Release time: 00.01hrs Weds 16th 2013
JEREMY HUNT CHALLENGES NHS TO GO PAPERLESS BY 2018
Responding to the Secretary of State for Health Jeremy Hunt’s announcement that he wants the NHS to be paperless by 2018, Julia Manning, CEO of 2020health said:
“Jeremy is right that it’s crazy that we don’t have electronic access to our health records. We are all used to online banking, shopping and social media and healthcare has lagged far behind.
“It is vital however that we don’t repeat the mistakes of the National IT programme and try to do too much at once, with people not understanding the benefits or having confidence in the system. The focus must be on electronic Personal Health Records (PHR), over which patients have control and which they (or a nominated person) share with professionals. The NHS and social care need to ensure our GP, hospital, dental, social care etc records can be viewed by patients through a PHR platform and that they can interact with professionals through this. A system which allows professionals to share information without the patient’s knowledge is no longer acceptable. A paperless system will flow from this, but this must be the focus.”
2020health has for years been a vocal advocate of patients having online access to all their medical and social care records, most recently in their September 2012 report “Personal Healthcare Records: Patients in control?”

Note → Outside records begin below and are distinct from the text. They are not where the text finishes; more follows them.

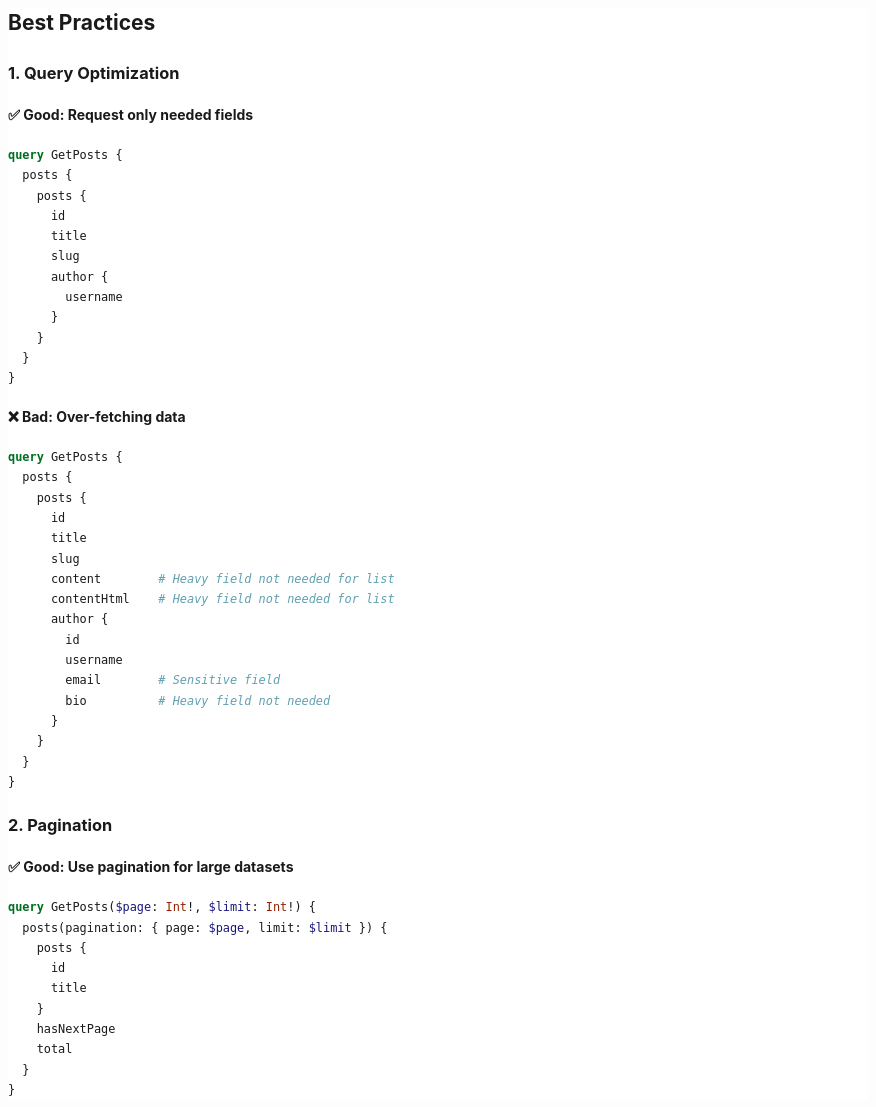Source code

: 
## Best Practices

### 1. Query Optimization

#### ✅ Good: Request only needed fields
```graphql
query GetPosts {
  posts {
    posts {
      id
      title
      slug
      author {
        username
      }
    }
  }
}
```

#### ❌ Bad: Over-fetching data
```graphql
query GetPosts {
  posts {
    posts {
      id
      title
      slug
      content        # Heavy field not needed for list
      contentHtml    # Heavy field not needed for list
      author {
        id
        username
        email        # Sensitive field
        bio          # Heavy field not needed
      }
    }
  }
}
```

### 2. Pagination

#### ✅ Good: Use pagination for large datasets
```graphql
query GetPosts($page: Int!, $limit: Int!) {
  posts(pagination: { page: $page, limit: $limit }) {
    posts {
      id
      title
    }
    hasNextPage
    total
  }
}
```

Currently, the Department for Health has projected an uptake rate of 5 per cent by 2015 for GP records online, and the 2020health report suggested that significant work is needed in terms of infrastructure and cultural changes to reach even this modest goal.
Julia Manning added:
“The barriers to uptake surround culture and change more than technology. There are many reports of GPs not wanting patients to access their records. We’ve had the right to see our records for 20 years but professionals still write unintelligibly and resist requests to view them.
This attitude has to change – healthcare is unsustainable if patients aren’t empowered with the information to partner in their healthcare. While security appears to be a concern for those not using the technology, it becomes much less so for those who do use it. The evidence points towards an increase in patient knowledge, communication and satisfaction. This will produce the savings – by reducing demand, enabling self-care and improving efficiency.”